LETTERS: WPO threatens area’s economy


The Portland Harbor Commission has been charged with the responsibility for the regulation of navigation and commerce within Portland Harbor since being established by an Act of the Maine Legislature in 1917. The Commission is made up of five members including two from South Portland, two from Portland and one appointed by the Governor.

A major part of our charge is, “The commission may investigate and determine, as far as practicable, what improvements may be made to the harbor to make it safer and more advantageous for navigation and commerce.” To that end, as Commission members we strongly believe we are compelled to comment on South Portland’s proposed Waterfront Protection Ordinance (WPO).

The marine industry in South Portland is a significant regional economic engine and provides critical energy infrastructure supporting the harbor and a level of waterfront commerce that in fact was responsible for the development of the cities that the commissioners now represent.
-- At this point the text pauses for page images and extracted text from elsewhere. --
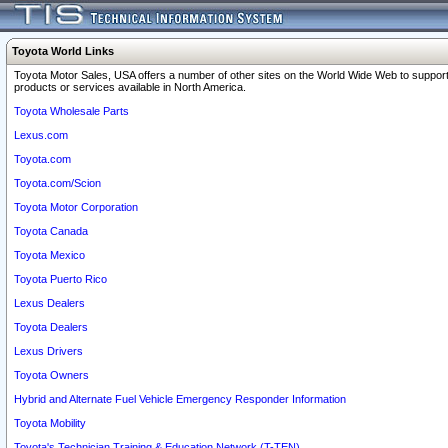
Toyota World Links
Toyota Motor Sales, USA offers a number of other sites on the World Wide Web to support
products or services available in North America.
Toyota Wholesale Parts
Lexus.com
Toyota.com
Toyota.com/Scion
Toyota Motor Corporation
Toyota Canada
Toyota Mexico
Toyota Puerto Rico
Lexus Dealers
Toyota Dealers
Lexus Drivers
Toyota Owners
Hybrid and Alternate Fuel Vehicle Emergency Responder Information
Toyota Mobility
Toyota's Technician Training & Education Network (T-TEN)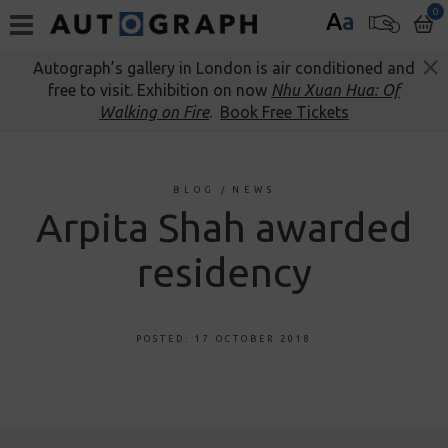
0
A
a
Autograph’s gallery in London is air conditioned and
free to visit. Exhibition on now
Nhu Xuan Hua: Of
Walking on Fire
.
Book Free Tickets
BLOG
/
NEWS
Arpita Shah awarded
residency
POSTED: 17 OCTOBER 2018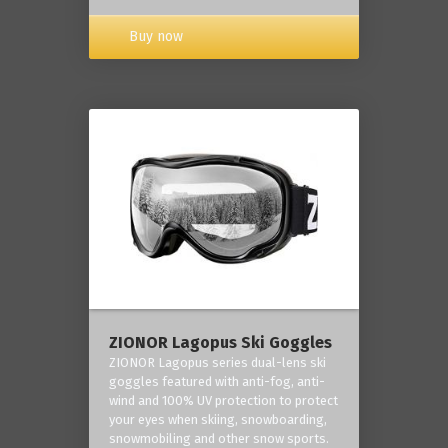
Buy now
ZIONOR Lagopus Ski Goggles
ZIONOR Lagopus series dual-lens ski
goggles featured with anti-fog, anti-
wind and 100% UV protection to protect
your eyes when skiing, snowboarding,
snowmobiling and other snow sports.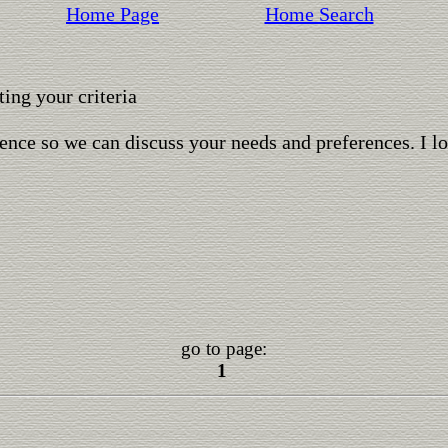
Home Page
Home Search
ing your criteria
ence so we can discuss your needs and preferences. I l
go to page:
1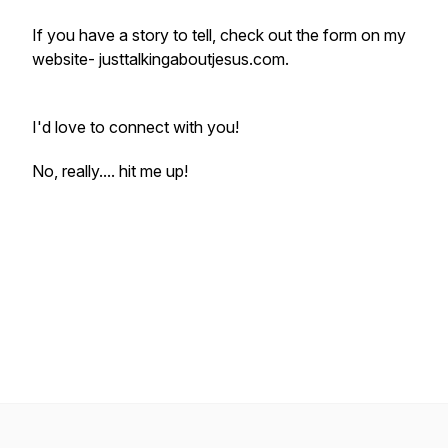
If you have a story to tell, check out the form on my
website- justtalkingaboutjesus.com.
I'd love to connect with you!
No, really.... hit me up!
The record shows the Port of Portland is one of the safest ports on the East Coast. This exceptional record is in large part due to the continuing expansion of these facilities to enable the upgrading of safety and environmental equipment. With responsibility for permitting of docks and other structures within the harbor, the commission is well aware of the level of improvement projects that occur on a regular basis at all marine facilities.
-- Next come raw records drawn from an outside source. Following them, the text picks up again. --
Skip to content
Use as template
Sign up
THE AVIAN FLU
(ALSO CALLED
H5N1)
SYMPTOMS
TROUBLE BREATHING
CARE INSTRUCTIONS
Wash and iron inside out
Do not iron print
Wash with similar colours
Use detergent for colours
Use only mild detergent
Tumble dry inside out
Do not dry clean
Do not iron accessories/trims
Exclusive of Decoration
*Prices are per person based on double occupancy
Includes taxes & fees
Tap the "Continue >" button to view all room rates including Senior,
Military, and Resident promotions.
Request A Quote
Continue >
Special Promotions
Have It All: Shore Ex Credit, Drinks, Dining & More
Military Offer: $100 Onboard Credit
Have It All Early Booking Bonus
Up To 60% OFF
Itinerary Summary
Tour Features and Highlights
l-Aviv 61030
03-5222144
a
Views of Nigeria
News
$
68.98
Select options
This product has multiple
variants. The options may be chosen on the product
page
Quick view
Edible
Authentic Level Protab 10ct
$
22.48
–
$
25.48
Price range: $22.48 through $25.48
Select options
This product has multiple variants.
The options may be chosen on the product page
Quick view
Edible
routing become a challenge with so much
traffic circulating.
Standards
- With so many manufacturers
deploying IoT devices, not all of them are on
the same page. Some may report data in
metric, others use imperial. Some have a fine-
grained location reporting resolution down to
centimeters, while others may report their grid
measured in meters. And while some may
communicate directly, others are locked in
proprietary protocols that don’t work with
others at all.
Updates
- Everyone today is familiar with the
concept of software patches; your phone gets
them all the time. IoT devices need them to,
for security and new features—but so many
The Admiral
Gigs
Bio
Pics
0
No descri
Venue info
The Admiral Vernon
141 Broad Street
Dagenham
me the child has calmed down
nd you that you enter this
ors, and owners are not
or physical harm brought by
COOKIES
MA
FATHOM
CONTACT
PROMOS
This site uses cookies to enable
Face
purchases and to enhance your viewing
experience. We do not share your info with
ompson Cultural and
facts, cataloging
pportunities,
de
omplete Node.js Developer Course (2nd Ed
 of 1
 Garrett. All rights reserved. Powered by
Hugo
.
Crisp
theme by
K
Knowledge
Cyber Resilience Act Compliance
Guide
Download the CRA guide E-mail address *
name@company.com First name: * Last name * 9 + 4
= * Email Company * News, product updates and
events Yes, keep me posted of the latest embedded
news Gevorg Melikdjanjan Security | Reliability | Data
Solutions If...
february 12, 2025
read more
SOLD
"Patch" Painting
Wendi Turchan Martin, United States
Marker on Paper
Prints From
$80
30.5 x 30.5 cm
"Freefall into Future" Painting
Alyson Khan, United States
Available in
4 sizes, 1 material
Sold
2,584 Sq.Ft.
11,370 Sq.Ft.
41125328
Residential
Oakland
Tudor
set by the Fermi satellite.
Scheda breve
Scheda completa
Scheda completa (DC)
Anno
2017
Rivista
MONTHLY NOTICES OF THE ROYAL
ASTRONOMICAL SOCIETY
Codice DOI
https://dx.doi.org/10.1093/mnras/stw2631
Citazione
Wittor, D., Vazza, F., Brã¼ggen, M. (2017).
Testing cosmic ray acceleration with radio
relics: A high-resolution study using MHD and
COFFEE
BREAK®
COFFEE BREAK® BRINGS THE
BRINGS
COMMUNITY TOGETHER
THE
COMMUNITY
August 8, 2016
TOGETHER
The proposed ordinance threatens the viability of the entire industry as it broadly applies to all South Portland waterfront business in the Shipyard and Commercial Zone that handle any type of petroleum and essentially restricts development. The WPO would also impact marinas and boatyards that handle fuel as the proposed ordinance states there “shall be no expansion of…facilities for the storage and handling of petroleum.”

One facility recently asked the commission to defer their permit application for the expansion and upgrade of their dock lines until after the November vote. This expansion would upgrade their operation and improve the environmental safety of the entire operation. It is hard to understand how any ordinance that precludes this type of upgrade could be perceived as “Protecting the Waterfront.”

As commissioners, we respectfully ask the residents of South Portland to carefully review the proposed ordinance. We firmly believe that when they do, voters will come to the same conclusion that the WPO is not good for the working waterfront or the City of South Portland.

Portland Harbor Commission

(Thomas W. Dobbins, Governor’s appointment; Capt. John Stewart, South Portland; Capt. William VanVoorhis, South Portland; Bert Jongerden, Portland; and Daniel Haley, Jr., Portland.)